═════ AVAILABLE DATA ═════
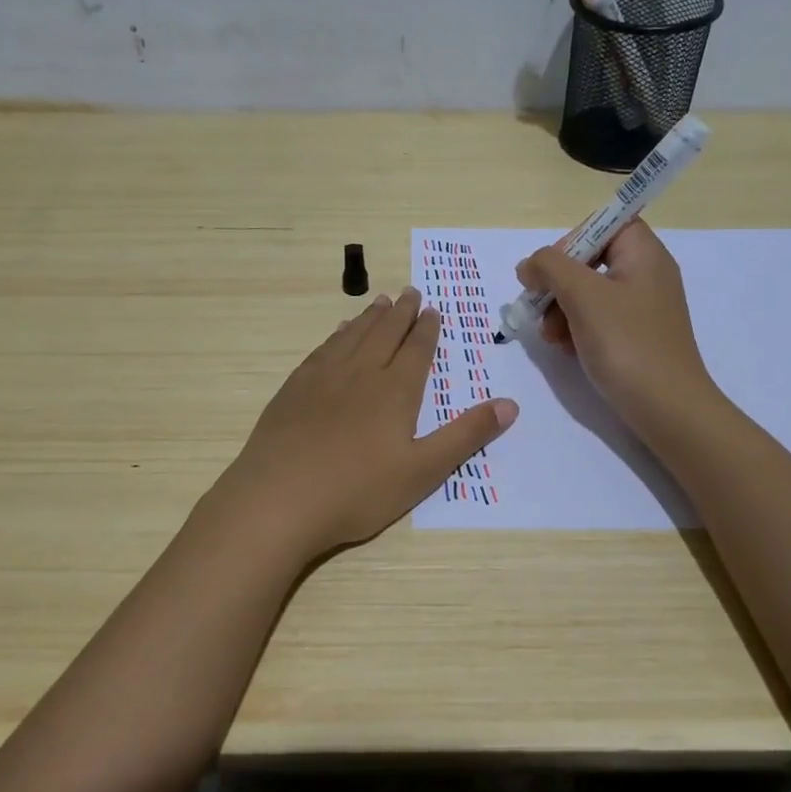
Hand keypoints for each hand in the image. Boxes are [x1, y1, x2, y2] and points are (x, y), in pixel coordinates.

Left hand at [217, 288, 517, 559]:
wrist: (279, 499)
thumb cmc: (357, 491)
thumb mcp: (423, 471)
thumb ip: (466, 436)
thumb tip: (511, 404)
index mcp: (395, 391)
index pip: (416, 349)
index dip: (426, 329)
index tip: (432, 309)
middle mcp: (360, 373)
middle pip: (385, 333)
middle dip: (401, 312)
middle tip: (410, 292)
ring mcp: (322, 378)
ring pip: (352, 335)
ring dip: (370, 316)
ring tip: (381, 301)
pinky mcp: (294, 389)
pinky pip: (323, 349)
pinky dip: (337, 335)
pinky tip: (338, 333)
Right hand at [516, 219, 715, 436]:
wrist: (667, 409)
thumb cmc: (627, 344)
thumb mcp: (583, 296)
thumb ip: (550, 268)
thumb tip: (529, 265)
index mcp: (644, 254)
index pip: (605, 224)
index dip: (572, 240)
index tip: (550, 270)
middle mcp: (646, 275)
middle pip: (590, 260)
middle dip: (558, 284)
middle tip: (540, 308)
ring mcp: (642, 308)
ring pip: (588, 293)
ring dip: (561, 310)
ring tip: (551, 337)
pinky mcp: (635, 337)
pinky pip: (597, 320)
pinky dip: (576, 330)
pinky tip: (565, 350)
═════
For this listing, copy out every line that includes the word "index".

RESULT OF THIS EXERCISE —
index mcp: (395, 391)
index pip: (416, 349)
index dip: (426, 329)
index tip: (432, 309)
index mcp: (644, 254)
index pip: (605, 224)
index dip: (572, 240)
index tip: (550, 270)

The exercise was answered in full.